Dans une pauvre salle de cours aux murs verts délavés par les pleurs amers d'élèves déçus, Lottarche, Avannash et Therse s'ennuyaient mortellement lors d'un exercice de réflexion invoqué par leur professeur. Elles se demandaient pourquoi était-il nécessaire de penser de manière si artificielle, si ciselée, ni peu naturelle pour obtenir l'estimation de quelque professeur à l'air bien trop hautain. La seconde, assise nonchalamment sur sa chaise de cours, suivait d'un mouvement de tête long et monocorde la tache lumineuse que reflétait le verre d'une montre. Sa position de suricate trahissait le besoin de poser son cerveau quelques secondes face à son ébullition permanente. La première, par un système mécanique de contraction de la voûte buccale, maîtrisait le long et fluide fil de salive qui descendait lourdement vers son ordinateur bien trop cher. La dernière, compensant son complexe de petite taille, était perchée sur ses hauts talons qu'elle faisait claquer de manière insupportable sur le sol. Peut-être qu'un jour pourrait-elle écraser dans un désir de vengeance ce vieux professeur de lycée qu'elle détestait - bien que le lycée fût terminé depuis maintenant deux ans.

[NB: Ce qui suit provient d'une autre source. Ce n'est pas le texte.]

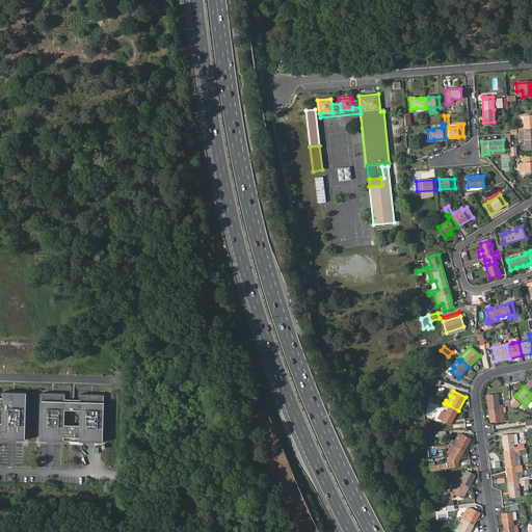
[(2,398),(0,397),(0,431),(1,431),(1,439),(24,440),(26,393),(2,392),(2,398)]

Rien n'avait de sens, tout était absurde comme la maigre valeur de leur vie. L'exemple le plus frappant était ce surprenant phénomène que constituait le dénommé Kiki. Un OVNI dans cette salle remplie de gens si bien normés, si bien formatés par les deux ou trois années passées à trimer sous les coups d'une violence larvée à l'état verbal de professeurs à l'ego monstre. Un étranger à cette classe et à lui-même qui n'était simplement pas fait pour un apprentissage bête de ses cours qu'il ne prenait de toute façon pas. Capable de débarquer en cours à 8h du matin après une soirée terminée à 7h30, sa nonchalance suscitait une incompréhension omniprésente chez ses professeurs. D'ailleurs Avannash et Therse le dévisageaient comme un animal de foire, comment pouvait-il avoir ses noirs cheveux si poisseux ? Comment pouvait-il arriver si en retard en cours ? Comment pouvait-il manquer autant de respect aux professeurs ? A elles à qui on avait appris à être si bien rangées, cet irrespect les mettait mal à l'aise.

Un quelconque spectateur assis face à elles ne comprendrait pas. Elles-mêmes, tiraillées par la fatigue et par son humour appauvri, ne comprenaient pas. Comment en étaient-elles venues à démonter cet ordinateur durant le cours de philosophie ? Il n'avait pourtant rien demandé, il n'avait même pas son mot à dire. Elles s'acharnaient telles des harpies sur le pauvre morceau de métal, déchirant son dos, broyant ses attaches, découpant son système pour le laisser en pièce face à l'impuissance de leurs capacités techniques.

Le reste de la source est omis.